◆ Task to complete:
Write out, without any change, the lines in the material below that run from the line with "18: (275, 426, 4.81)" through the line with "30: (165, 400, 5.25)", both included.
Study material section start
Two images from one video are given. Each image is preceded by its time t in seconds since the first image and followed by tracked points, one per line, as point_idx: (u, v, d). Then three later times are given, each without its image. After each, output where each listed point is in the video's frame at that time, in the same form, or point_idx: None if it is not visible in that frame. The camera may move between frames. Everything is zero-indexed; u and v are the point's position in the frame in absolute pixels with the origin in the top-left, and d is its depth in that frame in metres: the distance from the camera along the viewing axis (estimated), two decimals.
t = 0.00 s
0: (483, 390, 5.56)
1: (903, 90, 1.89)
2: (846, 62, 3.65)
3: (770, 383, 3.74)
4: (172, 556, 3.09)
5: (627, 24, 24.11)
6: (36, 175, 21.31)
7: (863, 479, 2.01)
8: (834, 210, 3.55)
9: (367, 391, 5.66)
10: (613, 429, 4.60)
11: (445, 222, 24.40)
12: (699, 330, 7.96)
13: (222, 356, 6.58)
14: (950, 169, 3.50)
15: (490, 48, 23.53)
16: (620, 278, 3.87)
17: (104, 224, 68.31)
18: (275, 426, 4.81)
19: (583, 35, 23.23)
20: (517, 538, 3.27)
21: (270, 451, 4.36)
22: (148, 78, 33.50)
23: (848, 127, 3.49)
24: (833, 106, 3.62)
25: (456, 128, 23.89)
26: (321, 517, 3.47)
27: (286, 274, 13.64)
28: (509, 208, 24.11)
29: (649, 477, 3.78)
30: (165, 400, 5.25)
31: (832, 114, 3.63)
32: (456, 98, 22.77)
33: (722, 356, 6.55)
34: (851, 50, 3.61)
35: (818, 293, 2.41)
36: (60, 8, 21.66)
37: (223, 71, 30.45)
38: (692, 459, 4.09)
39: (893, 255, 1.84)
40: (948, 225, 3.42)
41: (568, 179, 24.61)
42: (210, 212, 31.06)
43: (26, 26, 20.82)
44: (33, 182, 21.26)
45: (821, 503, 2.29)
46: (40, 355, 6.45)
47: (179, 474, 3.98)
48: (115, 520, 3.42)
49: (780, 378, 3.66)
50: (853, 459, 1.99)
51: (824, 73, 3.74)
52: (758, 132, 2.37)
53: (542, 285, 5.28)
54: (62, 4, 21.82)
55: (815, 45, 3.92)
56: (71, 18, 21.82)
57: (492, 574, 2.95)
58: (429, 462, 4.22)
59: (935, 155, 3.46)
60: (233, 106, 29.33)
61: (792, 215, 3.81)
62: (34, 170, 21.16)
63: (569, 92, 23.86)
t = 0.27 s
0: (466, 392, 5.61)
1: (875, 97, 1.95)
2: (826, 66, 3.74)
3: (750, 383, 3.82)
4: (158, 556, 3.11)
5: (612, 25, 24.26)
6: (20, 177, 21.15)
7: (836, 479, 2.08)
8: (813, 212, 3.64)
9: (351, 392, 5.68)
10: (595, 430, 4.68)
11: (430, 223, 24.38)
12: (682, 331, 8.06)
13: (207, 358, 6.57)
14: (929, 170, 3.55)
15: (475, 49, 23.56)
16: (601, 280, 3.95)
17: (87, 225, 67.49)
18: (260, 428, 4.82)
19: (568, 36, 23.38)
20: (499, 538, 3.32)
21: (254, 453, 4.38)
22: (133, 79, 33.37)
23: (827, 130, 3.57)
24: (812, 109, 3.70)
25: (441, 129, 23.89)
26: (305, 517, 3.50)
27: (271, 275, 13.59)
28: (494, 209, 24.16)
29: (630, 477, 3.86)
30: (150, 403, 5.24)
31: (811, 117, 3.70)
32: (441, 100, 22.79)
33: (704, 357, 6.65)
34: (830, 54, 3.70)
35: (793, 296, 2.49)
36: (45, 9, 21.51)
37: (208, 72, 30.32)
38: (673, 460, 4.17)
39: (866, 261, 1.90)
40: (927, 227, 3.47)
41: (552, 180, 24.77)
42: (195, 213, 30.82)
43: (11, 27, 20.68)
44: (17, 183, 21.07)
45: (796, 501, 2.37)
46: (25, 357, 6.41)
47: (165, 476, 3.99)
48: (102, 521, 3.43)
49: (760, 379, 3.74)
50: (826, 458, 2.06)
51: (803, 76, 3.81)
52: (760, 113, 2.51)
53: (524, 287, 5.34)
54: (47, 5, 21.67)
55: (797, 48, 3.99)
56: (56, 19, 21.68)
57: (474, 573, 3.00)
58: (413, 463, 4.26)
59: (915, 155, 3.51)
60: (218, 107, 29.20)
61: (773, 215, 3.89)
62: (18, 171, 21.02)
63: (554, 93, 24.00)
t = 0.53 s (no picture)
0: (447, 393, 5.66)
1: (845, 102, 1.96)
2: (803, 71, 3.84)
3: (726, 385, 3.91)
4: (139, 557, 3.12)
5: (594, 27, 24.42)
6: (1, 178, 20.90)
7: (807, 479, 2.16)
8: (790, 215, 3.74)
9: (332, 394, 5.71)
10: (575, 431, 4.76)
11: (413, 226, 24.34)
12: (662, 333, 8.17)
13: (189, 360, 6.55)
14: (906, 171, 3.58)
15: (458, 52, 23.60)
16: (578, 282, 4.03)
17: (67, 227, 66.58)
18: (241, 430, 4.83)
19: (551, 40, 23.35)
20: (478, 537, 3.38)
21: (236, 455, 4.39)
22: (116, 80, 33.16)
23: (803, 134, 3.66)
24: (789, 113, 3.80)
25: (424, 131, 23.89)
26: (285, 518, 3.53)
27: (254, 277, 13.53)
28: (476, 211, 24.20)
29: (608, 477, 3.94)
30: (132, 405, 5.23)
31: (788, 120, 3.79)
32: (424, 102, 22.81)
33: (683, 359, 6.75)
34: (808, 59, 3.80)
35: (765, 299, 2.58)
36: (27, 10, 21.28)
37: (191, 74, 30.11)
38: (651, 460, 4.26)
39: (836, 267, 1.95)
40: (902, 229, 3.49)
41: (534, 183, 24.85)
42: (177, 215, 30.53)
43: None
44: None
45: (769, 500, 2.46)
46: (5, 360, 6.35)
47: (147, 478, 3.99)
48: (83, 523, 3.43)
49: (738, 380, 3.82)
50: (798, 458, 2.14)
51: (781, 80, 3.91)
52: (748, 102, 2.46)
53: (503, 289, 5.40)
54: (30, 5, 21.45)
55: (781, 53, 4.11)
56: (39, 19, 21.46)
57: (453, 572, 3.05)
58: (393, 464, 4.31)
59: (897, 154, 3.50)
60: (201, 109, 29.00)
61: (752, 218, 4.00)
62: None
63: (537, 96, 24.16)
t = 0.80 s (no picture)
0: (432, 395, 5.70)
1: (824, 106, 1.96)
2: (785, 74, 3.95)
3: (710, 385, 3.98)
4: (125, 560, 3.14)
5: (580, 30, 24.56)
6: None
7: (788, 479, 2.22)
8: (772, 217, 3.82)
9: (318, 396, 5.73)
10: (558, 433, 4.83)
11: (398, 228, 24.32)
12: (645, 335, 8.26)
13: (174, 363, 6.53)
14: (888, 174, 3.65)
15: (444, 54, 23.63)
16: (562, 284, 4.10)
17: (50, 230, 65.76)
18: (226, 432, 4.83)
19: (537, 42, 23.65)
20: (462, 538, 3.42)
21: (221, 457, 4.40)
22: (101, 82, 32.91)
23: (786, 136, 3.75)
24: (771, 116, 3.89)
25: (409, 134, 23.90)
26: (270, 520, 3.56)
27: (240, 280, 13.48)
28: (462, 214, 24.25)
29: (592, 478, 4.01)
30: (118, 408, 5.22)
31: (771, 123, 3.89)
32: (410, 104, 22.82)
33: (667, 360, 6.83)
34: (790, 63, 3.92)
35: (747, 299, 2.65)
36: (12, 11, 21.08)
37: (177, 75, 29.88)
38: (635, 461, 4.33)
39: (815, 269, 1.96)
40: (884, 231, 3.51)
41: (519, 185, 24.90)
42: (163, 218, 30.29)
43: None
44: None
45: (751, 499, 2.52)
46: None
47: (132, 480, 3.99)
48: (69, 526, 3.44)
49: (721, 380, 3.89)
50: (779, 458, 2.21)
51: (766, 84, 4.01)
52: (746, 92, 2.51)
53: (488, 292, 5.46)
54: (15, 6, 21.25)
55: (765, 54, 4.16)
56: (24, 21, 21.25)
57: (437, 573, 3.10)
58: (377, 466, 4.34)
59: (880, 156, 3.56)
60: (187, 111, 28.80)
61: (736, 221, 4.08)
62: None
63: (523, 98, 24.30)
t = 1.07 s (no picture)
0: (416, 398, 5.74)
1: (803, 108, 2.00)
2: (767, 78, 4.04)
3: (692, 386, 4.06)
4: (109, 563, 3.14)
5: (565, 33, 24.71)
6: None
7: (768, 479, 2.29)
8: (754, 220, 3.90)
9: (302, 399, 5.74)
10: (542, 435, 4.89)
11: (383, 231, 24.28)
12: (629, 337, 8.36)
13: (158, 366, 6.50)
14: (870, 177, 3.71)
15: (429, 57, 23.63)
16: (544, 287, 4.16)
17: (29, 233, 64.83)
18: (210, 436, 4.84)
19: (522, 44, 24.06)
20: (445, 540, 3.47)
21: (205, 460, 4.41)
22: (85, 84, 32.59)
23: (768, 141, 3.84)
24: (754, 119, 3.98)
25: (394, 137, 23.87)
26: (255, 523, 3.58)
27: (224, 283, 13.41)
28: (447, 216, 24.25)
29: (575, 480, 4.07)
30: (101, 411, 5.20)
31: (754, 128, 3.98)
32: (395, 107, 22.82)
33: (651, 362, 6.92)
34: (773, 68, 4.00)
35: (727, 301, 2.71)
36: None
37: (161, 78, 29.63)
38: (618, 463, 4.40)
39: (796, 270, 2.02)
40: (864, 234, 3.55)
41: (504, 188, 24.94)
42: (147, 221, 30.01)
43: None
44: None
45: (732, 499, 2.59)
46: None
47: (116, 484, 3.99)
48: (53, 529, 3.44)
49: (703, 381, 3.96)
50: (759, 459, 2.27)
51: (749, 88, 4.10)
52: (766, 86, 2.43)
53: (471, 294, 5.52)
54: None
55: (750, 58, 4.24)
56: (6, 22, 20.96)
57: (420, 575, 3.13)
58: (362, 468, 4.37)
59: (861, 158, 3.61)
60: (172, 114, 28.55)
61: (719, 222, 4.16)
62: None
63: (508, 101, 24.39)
Study material section end
◆ Response for this exercise:
18: (275, 426, 4.81)
19: (583, 35, 23.23)
20: (517, 538, 3.27)
21: (270, 451, 4.36)
22: (148, 78, 33.50)
23: (848, 127, 3.49)
24: (833, 106, 3.62)
25: (456, 128, 23.89)
26: (321, 517, 3.47)
27: (286, 274, 13.64)
28: (509, 208, 24.11)
29: (649, 477, 3.78)
30: (165, 400, 5.25)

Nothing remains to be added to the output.